:: Ihre Aufgaben ::
1: Aktualisieren Sie im vorliegenden Text den Abschnitt von „Immer wieder ergriff“ bis „die Nationalstaaten regeln.“, indem Sie „Nationalstaaten“ durch „Mitgliedstaaten“ ersetzen, und geben Sie diesen Abschnitt vollständig wieder.
2: Beantworten Sie anhand des vorliegenden Textes folgende Fragen:
(a) Welche großen Themen der Zukunft nennt von der Leyen?
(b) Welches Amt hatte Sir Peter Torry früher inne?
(c) Wie nannte Torry das Verhalten der Banker in der „City“?

Immer wieder ergriff die Ministerin in Wills Runde das Wort, lobte die EU als Gemeinschaft des Friedens und des Wohlstands. Kritisch äußerte sich von der Leyen trotzdem: Die großen Themen der Zukunft seien die Finanzmärkte, Sicherheit und Digitalisierung. Lösungen dafür zu finden, sei Aufgabe der EU. Alles darunter könnten aber auch die Nationalstaaten regeln.

Brexit: Abstimmung gegen die Eliten?

Eine spannende Erklärung für das Wahlverhalten der Briten lieferte der ehemalige Botschafter Sir Peter Torry. Das Ergebnis sei eine Protestwahl gegen die politischen und wirtschaftlichen Eliten in London. Das Verhalten der Banker in der „City“ nannte er kriminell. „Sie haben das Land an den Rand des Abgrunds gebracht und keiner wurde bestraft“, sagte er. Die Menschen hätten gesehen, dass Globalisierung nur wenigen nütze – und die EU als Schuldigen dafür ausgemacht.

:: Datensätze aus einer Datenquelle ::
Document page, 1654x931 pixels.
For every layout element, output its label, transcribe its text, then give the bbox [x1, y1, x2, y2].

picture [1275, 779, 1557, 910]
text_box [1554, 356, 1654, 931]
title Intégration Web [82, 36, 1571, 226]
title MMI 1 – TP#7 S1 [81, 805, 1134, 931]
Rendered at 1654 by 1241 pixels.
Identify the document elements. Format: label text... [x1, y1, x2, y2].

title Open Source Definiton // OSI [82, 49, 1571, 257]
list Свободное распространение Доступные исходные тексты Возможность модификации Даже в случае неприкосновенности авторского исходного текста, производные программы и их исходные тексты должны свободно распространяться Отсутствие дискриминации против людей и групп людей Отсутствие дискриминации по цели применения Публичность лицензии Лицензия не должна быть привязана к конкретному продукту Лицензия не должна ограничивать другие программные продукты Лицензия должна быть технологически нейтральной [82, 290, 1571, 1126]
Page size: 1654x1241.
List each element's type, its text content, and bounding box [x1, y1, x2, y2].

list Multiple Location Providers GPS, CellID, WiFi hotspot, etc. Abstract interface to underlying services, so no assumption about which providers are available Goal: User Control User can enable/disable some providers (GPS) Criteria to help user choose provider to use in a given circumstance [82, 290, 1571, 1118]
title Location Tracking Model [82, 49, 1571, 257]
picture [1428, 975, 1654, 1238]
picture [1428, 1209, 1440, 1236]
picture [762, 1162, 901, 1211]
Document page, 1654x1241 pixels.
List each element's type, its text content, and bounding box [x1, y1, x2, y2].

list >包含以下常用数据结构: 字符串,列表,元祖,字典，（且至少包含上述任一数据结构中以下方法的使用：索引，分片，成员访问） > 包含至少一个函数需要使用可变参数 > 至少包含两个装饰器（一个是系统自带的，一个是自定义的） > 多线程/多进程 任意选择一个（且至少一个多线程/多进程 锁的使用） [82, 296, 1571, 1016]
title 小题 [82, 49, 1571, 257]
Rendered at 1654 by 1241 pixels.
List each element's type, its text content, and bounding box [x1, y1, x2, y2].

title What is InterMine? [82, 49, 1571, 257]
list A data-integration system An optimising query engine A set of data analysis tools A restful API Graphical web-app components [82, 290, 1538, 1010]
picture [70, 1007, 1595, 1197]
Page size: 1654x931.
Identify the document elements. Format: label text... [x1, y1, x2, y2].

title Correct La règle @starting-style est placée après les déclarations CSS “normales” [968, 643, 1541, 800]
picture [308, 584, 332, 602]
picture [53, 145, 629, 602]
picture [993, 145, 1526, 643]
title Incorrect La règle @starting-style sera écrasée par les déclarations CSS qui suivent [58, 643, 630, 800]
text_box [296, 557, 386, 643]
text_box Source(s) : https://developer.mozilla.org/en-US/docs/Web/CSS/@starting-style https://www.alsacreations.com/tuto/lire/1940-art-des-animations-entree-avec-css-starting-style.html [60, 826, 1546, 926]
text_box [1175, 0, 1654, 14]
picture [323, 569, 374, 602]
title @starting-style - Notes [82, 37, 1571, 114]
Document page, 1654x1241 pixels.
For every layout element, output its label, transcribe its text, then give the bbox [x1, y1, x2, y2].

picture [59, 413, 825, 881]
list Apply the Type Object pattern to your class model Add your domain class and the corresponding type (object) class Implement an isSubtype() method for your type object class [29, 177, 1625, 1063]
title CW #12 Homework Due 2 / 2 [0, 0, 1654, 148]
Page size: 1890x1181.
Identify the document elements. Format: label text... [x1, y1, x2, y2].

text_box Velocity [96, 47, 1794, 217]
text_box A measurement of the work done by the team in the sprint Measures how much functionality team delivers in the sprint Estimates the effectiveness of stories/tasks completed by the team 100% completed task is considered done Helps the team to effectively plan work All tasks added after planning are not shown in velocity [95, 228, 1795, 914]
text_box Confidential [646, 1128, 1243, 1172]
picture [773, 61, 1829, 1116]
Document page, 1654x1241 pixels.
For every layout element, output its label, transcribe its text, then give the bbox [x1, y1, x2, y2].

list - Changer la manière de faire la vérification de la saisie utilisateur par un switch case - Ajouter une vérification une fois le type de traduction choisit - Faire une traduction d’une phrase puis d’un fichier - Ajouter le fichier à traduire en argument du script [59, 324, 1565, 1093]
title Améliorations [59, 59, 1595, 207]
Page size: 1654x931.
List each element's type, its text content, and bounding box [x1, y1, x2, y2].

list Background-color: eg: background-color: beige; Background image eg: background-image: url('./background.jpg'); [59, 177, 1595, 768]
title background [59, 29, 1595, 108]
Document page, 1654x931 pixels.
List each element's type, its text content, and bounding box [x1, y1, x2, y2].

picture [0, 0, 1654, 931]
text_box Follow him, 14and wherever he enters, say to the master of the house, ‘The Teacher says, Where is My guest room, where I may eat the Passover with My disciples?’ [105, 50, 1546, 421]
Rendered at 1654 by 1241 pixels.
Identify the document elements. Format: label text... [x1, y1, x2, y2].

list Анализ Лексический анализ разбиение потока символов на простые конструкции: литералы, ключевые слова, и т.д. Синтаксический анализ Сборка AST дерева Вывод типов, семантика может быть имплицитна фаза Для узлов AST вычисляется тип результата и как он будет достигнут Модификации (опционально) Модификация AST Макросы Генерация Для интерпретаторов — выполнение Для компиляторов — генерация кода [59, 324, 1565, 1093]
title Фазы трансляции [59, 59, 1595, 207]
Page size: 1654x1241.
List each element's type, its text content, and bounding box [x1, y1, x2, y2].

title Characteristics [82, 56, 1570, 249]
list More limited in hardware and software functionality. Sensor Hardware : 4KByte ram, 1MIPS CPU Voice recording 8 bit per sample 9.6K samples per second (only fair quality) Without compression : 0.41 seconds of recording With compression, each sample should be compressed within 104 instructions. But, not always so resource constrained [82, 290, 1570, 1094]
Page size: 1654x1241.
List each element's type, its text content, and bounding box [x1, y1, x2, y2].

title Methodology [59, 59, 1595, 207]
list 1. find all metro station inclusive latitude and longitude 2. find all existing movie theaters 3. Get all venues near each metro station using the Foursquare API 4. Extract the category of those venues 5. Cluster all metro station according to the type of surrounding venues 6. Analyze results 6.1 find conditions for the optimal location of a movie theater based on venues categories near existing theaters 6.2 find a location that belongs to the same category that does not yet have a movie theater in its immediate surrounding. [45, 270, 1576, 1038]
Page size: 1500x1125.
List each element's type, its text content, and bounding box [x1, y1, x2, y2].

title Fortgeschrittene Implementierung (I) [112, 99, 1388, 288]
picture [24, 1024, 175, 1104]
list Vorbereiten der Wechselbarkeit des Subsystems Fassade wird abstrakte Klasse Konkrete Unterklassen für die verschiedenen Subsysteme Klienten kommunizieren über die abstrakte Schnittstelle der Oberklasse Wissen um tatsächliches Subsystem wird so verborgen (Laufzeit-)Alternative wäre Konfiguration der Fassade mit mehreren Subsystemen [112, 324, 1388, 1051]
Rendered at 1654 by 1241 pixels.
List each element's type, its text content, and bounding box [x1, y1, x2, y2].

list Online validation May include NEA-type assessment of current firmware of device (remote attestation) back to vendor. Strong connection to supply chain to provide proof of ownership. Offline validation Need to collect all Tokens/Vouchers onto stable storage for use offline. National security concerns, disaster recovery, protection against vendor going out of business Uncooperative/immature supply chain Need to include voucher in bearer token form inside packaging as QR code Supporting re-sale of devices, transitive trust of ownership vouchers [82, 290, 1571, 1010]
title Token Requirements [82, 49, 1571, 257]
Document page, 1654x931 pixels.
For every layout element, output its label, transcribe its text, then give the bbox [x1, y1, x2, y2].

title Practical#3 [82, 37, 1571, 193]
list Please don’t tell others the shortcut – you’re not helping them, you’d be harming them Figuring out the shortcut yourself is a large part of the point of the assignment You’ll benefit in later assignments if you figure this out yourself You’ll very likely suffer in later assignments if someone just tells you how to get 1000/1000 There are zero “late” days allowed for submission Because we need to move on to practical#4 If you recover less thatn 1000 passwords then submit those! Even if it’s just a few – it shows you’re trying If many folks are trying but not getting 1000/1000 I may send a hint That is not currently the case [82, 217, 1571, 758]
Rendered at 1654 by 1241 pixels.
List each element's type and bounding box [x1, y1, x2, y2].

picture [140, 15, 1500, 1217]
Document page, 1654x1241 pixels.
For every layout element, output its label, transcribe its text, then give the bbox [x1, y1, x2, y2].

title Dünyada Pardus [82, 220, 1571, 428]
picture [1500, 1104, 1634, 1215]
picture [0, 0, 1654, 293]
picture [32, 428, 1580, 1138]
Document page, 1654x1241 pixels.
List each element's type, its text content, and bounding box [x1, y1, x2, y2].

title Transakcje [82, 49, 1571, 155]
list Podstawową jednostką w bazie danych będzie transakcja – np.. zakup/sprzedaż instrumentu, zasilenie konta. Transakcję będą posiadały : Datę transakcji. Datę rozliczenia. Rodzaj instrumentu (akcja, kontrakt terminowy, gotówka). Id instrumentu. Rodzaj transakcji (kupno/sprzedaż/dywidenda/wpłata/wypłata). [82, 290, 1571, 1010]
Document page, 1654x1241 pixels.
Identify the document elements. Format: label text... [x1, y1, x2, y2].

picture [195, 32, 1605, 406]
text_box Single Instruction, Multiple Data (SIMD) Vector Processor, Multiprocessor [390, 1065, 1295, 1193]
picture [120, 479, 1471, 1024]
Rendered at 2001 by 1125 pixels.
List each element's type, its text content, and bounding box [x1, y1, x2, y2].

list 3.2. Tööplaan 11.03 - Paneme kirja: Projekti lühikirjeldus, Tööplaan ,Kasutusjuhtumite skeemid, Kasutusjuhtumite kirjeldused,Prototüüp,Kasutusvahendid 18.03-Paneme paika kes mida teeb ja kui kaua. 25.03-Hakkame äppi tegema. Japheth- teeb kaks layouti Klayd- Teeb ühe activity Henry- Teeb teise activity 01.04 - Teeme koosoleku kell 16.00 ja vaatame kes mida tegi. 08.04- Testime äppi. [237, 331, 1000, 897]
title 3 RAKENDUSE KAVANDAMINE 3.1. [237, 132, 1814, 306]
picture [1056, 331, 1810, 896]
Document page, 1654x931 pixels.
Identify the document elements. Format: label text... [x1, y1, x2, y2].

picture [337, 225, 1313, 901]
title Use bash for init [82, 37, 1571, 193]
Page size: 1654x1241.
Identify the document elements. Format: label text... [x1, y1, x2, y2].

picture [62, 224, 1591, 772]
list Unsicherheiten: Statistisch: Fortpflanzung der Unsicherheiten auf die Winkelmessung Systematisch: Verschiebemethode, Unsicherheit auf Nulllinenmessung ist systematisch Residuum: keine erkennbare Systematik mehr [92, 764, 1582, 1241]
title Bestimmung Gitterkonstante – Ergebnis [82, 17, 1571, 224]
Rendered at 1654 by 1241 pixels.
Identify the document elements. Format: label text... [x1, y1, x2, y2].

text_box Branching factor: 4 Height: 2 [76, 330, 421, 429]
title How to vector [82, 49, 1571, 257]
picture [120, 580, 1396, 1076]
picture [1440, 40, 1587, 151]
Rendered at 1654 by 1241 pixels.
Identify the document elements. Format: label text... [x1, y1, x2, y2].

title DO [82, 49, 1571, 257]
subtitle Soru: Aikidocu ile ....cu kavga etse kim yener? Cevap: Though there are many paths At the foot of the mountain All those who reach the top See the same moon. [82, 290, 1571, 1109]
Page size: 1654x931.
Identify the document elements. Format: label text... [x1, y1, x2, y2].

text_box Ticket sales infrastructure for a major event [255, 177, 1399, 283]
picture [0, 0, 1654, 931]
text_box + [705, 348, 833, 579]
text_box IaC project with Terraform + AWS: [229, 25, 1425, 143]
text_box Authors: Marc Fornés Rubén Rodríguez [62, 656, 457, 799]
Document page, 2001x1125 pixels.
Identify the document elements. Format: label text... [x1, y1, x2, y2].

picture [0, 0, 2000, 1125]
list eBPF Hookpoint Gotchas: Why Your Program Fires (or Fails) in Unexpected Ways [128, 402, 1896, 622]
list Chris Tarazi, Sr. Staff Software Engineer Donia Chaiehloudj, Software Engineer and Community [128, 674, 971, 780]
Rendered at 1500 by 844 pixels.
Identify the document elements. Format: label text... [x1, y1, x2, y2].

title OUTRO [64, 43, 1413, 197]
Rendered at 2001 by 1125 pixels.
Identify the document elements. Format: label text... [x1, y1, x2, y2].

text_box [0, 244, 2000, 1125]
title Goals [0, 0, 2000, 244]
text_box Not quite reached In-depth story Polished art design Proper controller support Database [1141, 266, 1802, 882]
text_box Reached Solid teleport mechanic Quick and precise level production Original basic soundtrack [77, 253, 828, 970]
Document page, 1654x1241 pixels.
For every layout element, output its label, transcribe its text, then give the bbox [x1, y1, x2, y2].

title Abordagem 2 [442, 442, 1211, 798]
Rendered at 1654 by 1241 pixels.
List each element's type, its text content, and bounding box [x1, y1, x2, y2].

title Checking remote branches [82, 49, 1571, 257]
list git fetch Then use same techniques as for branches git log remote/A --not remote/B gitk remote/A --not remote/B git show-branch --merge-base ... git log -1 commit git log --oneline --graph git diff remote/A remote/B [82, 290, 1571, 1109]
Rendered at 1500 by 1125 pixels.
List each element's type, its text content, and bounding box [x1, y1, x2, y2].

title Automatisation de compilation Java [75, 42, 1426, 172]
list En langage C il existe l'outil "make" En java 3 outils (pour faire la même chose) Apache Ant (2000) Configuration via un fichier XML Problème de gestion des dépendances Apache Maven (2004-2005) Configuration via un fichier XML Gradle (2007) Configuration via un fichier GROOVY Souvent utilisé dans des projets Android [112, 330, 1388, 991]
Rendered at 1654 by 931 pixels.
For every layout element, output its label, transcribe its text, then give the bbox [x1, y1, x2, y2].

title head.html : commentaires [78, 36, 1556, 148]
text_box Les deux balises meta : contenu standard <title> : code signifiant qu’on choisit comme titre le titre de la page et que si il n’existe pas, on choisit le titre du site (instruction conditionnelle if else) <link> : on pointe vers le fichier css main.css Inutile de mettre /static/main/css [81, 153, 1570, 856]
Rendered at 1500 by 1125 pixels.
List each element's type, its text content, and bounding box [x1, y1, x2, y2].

:: Lösungen ::
1:
Immer wieder ergriff die Ministerin in Wills Runde das Wort, lobte die EU als Gemeinschaft des Friedens und des Wohlstands. Kritisch äußerte sich von der Leyen trotzdem: Die großen Themen der Zukunft seien die Finanzmärkte, Sicherheit und Digitalisierung. Lösungen dafür zu finden, sei Aufgabe der EU. Alles darunter könnten aber auch die Mitgliedstaaten regeln.

2:
(a) Die Finanzmärkte, Sicherheit und Digitalisierung.
(b) Er war Botschafter.
(c) Kriminell.